From her very first story—which appeared in The New Yorker in 1961—to today, Segal’s voice has been unique in contemporary American literature: Hilarious and urbane, heartbreaking and profound, keen and utterly unsentimental.
Segal has often used her own biography as both subject and inspiration: At age ten she was sent on the Kindertransport from Vienna to England to escape the Nazi invasion of Austria; grew up among English foster families; and eventually made her way to the United States. This experience was the impetus for her first novel, Other People’s Houses, and one that she has revisited throughout her career.
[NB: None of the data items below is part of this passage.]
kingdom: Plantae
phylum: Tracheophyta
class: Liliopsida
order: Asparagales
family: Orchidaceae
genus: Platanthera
From that beginning, Segal’s writing has ranged widely across form as well as subject matter. Her flawless prose and light touch belie the rigor and intelligence she brings to her art—qualities that were not missed by the New York Times reviewer who pointedly observed, “though it was not written by a man . . . Segal may have come closer than anyone to writing The Great American Novel.”
With this volume comes a long-awaited career retrospective of an important American Writer.